Et c'est justement cela qui les rend finalement si difficiles à atteindre. Faire exploser un hangar avec cinq figures importantes de telle ou telle organisation ne sera pas suffisant pour endiguer la soif de vengeance de milliers de combattants djihadistes dont la lutte contre l'Occident et sa vision du monde constitue le but ultime.

En octobre dernier, un article du Guardian avait mis en lumière la déception des combatants kurdes de Syrie qui, dans leur lutte contre Daesh, avaient déploré une extrême inéficacité des attaques de drones américains. Ils avaient expliqué que les djihadistes étaient tellement nombreux, que quelques drones ne les intimidaient pas.     

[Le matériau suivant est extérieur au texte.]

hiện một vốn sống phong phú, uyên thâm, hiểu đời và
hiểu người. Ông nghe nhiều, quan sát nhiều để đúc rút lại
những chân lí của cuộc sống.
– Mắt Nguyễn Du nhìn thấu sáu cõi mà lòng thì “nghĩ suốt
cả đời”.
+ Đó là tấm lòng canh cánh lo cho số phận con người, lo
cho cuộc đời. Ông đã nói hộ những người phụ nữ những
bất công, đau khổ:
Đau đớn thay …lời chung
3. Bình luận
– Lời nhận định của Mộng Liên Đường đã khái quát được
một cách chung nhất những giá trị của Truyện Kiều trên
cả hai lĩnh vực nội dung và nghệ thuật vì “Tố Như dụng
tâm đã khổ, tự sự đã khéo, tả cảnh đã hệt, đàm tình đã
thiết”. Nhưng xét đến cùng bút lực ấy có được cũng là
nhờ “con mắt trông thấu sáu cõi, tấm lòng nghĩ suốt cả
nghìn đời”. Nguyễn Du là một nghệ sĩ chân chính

La force du nombre semble ainsi bel et bien jouer en faveur des djihadistes et au détriment des forces américaines qui, à chaque raid sur des organisations terroristes, se retrouvent très vite face à de nouveaux arrivants, encore plus dangereux, encore plus déterminés, encore plus malins. 

Par ailleurs, bien que les frappes de précision parviennent à éliminer ça et là quelques responsables importants, les plus connus restent curieusement introuvables.

C'est la cas de figures clefs tels que le Mollah Omar, chef suprême des Talibans qui le considèrent comme «l'émir des croyants». Adoubé par Al-Qaïda et par Oussama ben Laden lui-même qui lui avait prété allegeance, il serait toujours vivant et actif.

Abou Bakr Al-Baghdadi, chef de Daesh, avait été donné un temps pour mort, avant de réapparaître en 2010 à la tête de l'Etat islamique en Irak (ISI). Un enregistrement a été diffusé récemment pour mettre un terme aux rumeurs d'avril dernier qui le disaient grièvement blessé. Les Etats-Unis le recherchent désespérément depuis 2011 et sa tête est mise à prix pour 10 millions de dollars.

Les Etats-Unis n'arrivent pas non plus à mettre la main sur le leader de Boko-Haram, Abubakar Shekau. Parfois présenté comme fou et prônant une violence sans limites (il est responsables d'attentats, massacres et enlèvements de masse) il a déclaré récemment faire allégeance à l'Etat islamique. Sa tête est mise à prix par les Etats-Unis pour 7 millions de dollars.

Le week-end dernier, Mokhtar Belmokhtar du mouvement Al-Mourabitoune et qui est à l'origine de la prise d'otage sur le site gazier d'In Amenas, aurait été éliminé en Libye, avant que sa mort ne soit démentie par un groupe djihadiste libyen. Ce n'est pas la première fois que «le borgne» est donné pour mort. Les Etats-Unis, qui n'arrivent toujours pas à en venir à bout, ont mis sa tête à prix pour 5 millions de dollars.

Régulièrement les groupes djihadistes font des déclarations provocatrices et menaçantes après la mort d'un des leur. Cela confirme leur détermination à la guérilla et à la résistance coûte que coûte à l'occident, ce dernier peinant à atteindre les groupes extremistes de façon définitive.